The purpose of this study was to find out the Bcl-2 (B-cell leukemia/lymphoma-2), Bax, and caspase-3(cysteine-aspartic proteases-3) protein expression in soleus and EDL muscle according to treadmill exercise intensity in 60 week-old SD rats. The SD rats were randomly divided into four groups (n=10 in each group): control (CON), low intensity exercise (LE), moderate intensity exercise (ME), and high intensity exercise (HE). The exercise was given to the rats for 8 wk, 5 day/wk.
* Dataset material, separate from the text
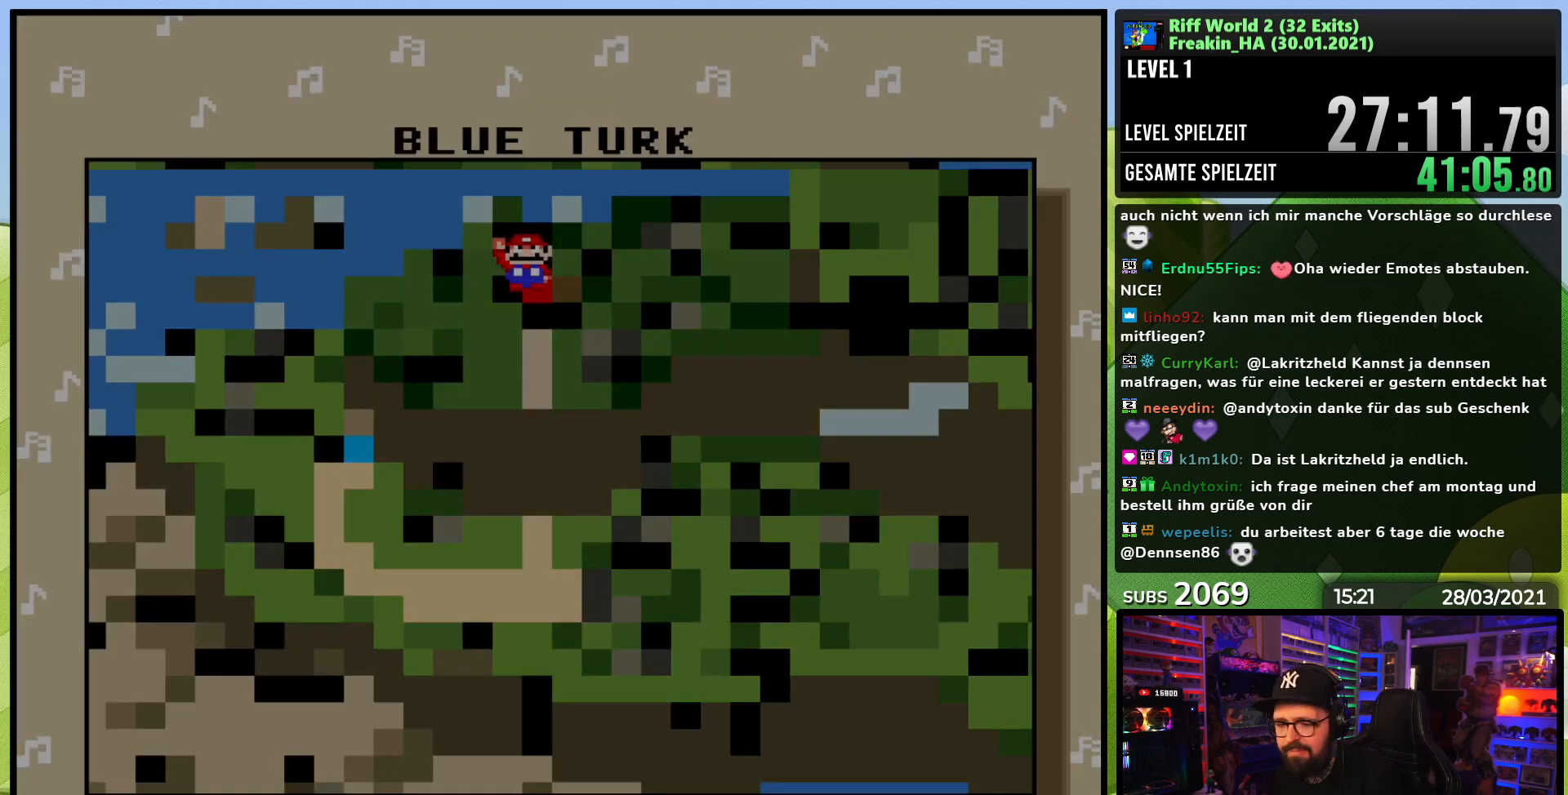
{"buttons": [], "events": [[67, "A", "up"]]}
The animals underwent treadmill exercise at intensities of 30 min at 8 m/min for the LE group, 15 min at 16 m/min for the ME group, and 9 min at 24 m/min for the HE group. The results were as follows: the expression of Bcl-2 protein was lowest in the HE group and the expression of Bax protein was highest in the HE group. The expression of caspase-3 (cleaved form) protein was observed in the HE group. For the different types of muscle fiber, Bcl-2 protein expression in the soleus muscle was decreased in all groups. Bax protein expression in the soleus muscle was increased in the HE group only. Bcl-2 protein expression in the EDL muscle was decreased in the HE group, and Bax protein expression in the EDL muscle was increased in the ME and HE groups. Consequently, the protein expression related to the aged rats shows a difference according to the intensity of exercise. In addition, caspase-3 protein expression appeared in the HE group; however, in all amounts of intensity, DNA fragmentation was not observed. Therefore, apoptosis on skeletal muscles of aged mice can be intervened with optimal exercise. On the other hand, high intensity exercise can potentially accelerate the apoptosis of muscle fiber in aged rats.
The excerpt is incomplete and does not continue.